What to do: Reproduce the section of the listing that begins at the line containing "886 597 303" and finishes at the line containing "209 203 95.62". Include both end lines and nothing beyond them.

Exercise material:
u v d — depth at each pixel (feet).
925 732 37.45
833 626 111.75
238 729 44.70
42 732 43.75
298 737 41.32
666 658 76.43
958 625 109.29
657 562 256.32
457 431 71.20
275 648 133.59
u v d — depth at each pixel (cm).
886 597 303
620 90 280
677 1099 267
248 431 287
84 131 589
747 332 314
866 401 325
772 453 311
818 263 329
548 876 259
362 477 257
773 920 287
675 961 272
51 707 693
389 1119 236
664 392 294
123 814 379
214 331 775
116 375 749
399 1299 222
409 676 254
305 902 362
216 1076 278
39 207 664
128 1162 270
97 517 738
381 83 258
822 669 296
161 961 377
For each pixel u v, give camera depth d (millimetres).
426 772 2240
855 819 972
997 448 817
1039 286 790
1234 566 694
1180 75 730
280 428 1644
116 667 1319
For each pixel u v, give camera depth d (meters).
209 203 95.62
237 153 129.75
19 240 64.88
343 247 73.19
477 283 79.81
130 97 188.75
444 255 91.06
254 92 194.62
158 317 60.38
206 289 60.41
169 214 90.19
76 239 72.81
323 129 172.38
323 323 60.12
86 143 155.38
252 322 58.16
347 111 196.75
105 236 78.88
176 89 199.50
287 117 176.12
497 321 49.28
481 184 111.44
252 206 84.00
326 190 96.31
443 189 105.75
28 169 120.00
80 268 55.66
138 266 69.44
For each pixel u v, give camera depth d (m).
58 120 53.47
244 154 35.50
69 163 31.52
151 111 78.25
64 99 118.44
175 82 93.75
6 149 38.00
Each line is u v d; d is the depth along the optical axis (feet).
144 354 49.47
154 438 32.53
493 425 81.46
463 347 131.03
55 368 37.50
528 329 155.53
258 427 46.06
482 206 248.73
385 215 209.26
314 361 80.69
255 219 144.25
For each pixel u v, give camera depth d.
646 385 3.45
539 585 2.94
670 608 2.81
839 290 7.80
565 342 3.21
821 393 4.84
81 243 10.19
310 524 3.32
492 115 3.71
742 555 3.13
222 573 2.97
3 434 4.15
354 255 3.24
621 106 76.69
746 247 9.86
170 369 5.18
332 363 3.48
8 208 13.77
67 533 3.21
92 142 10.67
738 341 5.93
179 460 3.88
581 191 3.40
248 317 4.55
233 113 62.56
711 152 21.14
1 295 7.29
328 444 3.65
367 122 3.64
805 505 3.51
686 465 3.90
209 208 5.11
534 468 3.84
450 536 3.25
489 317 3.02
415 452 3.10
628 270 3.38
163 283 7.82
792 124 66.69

Response below:
886 597 303
620 90 280
677 1099 267
248 431 287
84 131 589
747 332 314
866 401 325
772 453 311
818 263 329
548 876 259
362 477 257
773 920 287
675 961 272
51 707 693
389 1119 236
664 392 294
123 814 379
214 331 775
116 375 749
399 1299 222
409 676 254
305 902 362
216 1076 278
39 207 664
128 1162 270
97 517 738
381 83 258
822 669 296
161 961 377
For each pixel u v, give camera depth d (millimetres).
426 772 2240
855 819 972
997 448 817
1039 286 790
1234 566 694
1180 75 730
280 428 1644
116 667 1319
For each pixel u v, give camera depth d (meters).
209 203 95.62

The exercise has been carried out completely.